En nuestro país se come bien, pero cada vez se saborea menos. No me refiero a los ingredientes ni a las recetas, sino a los modales, un aspecto en el que debemos mejorar.

Texto & Fotos:
Erick Aquino Montoro
Código Orcid
Comer como si nadie te observara
En una mesa servida, la etiqueta se repite: personas con título colgado en la pared que, frente al plato, se inclinan como si quisieran meterse dentro. Los codos suben a la mesa con total desparpajo, marcando territorio, ocupando un espacio que no les corresponde. Lo que antes era una falta puntual, hoy es el paisaje: una mala costumbre aceptada por inercia y normalidad social.

Lo inquietante no es solo la falta de estética, sino el mensaje que transmite: “Me da igual el resto”. Cuando uno se inclina casi al borde de lavarse la cara, renuncia a la mínima dignidad del gesto de comer. Se olvida que el cubierto está para llevar lo servido y no para apoyar la cabeza sobre el plato. Y alrededor todos callan, como si corregir modales fuera un crimen.
Los codos, con su constante contacto con superficies como escritorios, autobuses, puertas y pasamanos, son una fuente de gérmenes que preferiríamos no ver bajo un microscopio. Llevarlos impunemente al mantel es invitar a la mesa todo aquello de lo que luego nos quejamos cuando hablamos de higiene. Nos obsesionamos con desinfectar mesas y cubiertos, pero permitimos que esos dos vectores de contacto constante que son los codos pasen libremente.

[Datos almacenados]
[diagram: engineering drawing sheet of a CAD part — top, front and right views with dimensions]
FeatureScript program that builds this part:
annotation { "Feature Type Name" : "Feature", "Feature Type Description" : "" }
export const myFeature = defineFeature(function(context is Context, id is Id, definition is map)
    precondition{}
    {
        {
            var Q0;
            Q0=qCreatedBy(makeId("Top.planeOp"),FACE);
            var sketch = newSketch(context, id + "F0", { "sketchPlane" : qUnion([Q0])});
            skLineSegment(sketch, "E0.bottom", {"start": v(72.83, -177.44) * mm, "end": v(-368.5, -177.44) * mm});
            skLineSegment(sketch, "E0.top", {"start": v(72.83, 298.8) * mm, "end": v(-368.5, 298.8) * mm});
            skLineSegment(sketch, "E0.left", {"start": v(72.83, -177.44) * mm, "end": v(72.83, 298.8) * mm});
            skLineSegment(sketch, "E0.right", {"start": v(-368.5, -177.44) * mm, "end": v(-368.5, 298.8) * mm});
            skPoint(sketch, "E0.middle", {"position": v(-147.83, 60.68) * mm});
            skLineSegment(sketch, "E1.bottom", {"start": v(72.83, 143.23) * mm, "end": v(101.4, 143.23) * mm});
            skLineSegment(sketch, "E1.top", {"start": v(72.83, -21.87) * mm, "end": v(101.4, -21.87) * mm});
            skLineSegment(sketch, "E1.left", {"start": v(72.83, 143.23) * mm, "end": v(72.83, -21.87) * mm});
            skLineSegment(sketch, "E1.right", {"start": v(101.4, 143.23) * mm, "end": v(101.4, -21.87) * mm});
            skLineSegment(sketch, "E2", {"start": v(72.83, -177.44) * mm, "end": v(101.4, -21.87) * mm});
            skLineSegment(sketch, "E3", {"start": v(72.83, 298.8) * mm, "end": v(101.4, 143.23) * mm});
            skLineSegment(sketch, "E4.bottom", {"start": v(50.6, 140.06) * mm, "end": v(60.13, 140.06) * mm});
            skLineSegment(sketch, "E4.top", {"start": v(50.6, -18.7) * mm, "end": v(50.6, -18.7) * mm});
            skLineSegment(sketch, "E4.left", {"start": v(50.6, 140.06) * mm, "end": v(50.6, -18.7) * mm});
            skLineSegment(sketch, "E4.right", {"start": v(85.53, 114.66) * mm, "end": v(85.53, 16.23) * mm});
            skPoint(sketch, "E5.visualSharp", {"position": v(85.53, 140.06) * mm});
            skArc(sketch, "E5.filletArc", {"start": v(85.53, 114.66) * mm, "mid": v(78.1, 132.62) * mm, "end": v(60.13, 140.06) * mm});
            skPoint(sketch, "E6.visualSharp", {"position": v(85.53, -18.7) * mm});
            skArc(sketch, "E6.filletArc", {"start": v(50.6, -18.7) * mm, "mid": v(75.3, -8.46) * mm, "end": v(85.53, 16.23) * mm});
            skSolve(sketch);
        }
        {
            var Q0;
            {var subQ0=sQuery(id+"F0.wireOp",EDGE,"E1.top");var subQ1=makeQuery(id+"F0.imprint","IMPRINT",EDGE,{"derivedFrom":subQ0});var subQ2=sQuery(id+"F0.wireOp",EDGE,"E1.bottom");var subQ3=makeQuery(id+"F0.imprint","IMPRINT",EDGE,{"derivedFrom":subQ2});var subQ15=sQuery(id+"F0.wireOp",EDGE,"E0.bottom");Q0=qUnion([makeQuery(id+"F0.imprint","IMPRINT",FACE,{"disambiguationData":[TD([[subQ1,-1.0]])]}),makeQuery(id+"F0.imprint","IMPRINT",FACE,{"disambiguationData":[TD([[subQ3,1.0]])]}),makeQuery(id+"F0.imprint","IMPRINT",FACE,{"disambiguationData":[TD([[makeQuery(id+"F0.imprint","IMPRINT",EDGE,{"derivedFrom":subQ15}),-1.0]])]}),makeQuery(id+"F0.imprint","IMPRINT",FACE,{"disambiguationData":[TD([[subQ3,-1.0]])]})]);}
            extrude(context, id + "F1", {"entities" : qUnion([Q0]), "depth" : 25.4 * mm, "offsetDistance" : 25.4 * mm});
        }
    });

*Explorar el material:*
[a] En el texto sobre los modales en la mesa, ¿a qué se refiere la frase "cada vez se saborea menos"?
[b] Enumera las superficies que, según el texto sobre los modales en la mesa, tocan constantemente los codos.
El listado no interviene en esta actividad.

*Soluciones de ejercicios:*
[a] A los modales, no a los ingredientes ni a las recetas.

[b] Escritorios, autobuses, puertas y pasamanos.